*** READING TEXT ***

Fleetwood Town – Running out of Coke and Crisps?

 

Fleetwood Frazzled: Town 0 Burnley 2

There was something of the office world in this performance – bland, mechanical, without real invention. Meeting a team two divisions above you (based on 2014/15) is clearly a hard proposition but Fleetwood offered little by way of hunger, impromptu football and penetrative guile.

The worry with just eleven days to go until the blustery, promoted Southend United rock into town is that the Cod Army has been purified too much. No longer do beautiful contaminants like Jon Parkin roam the Dale Frith turf, but rather a collection of automatons – imitation players short on heavy-duty ardour and gusto.

There is still a spine. Chris Maxwell, Stevie Jordan (as he is now known) and new signing, Jimmy Ryan offer permanent comfort, but beyond them – particularly under the guise and formation of Fleetwood’s occasional 3-5-2 (or is it 5-3-2?) – things look out of whack…screwy and confused. Players, housed by such a system, generally feel lost. Are centre halves centre halves or full-backs? Are full-backs full-backs or wing-backs?

*** PROVIDED DATA ***

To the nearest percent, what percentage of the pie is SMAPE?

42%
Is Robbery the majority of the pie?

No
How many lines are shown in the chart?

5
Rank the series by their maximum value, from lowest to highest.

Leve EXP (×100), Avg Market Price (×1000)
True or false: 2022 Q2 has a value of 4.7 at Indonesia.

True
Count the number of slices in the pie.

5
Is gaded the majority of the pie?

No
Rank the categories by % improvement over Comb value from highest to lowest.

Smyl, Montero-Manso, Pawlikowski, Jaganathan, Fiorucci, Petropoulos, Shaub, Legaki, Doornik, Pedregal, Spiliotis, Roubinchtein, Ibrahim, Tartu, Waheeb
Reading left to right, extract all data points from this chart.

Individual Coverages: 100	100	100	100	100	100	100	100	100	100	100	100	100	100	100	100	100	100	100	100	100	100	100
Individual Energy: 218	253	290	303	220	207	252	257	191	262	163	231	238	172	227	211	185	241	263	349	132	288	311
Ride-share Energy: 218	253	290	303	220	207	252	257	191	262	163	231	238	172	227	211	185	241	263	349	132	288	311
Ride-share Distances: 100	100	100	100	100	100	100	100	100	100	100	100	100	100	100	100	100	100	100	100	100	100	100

***

» **TASK INSTRUCTIONS**
1) Answer these from the match report:
(a) What was the final score?
(b) How many days remained until Southend United were due to arrive?
(c) Who is named as Fleetwood's new signing?
2) Rewrite the match report's paragraph beginning "There is still a spine" more briefly, keeping its main facts.
The dataset entries are not needed for this work.

» **COMPLETED EXERCISE**
1)
(a) Town 0 Burnley 2
(b) Eleven days
(c) Jimmy Ryan

2) Fleetwood still has a spine in Chris Maxwell, Stevie Jordan and new signing Jimmy Ryan. Beyond them, especially in the occasional 3-5-2 (or 5-3-2), the side looks confused. Players in that system feel lost, unsure whether they are centre halves or full-backs, or full-backs or wing-backs.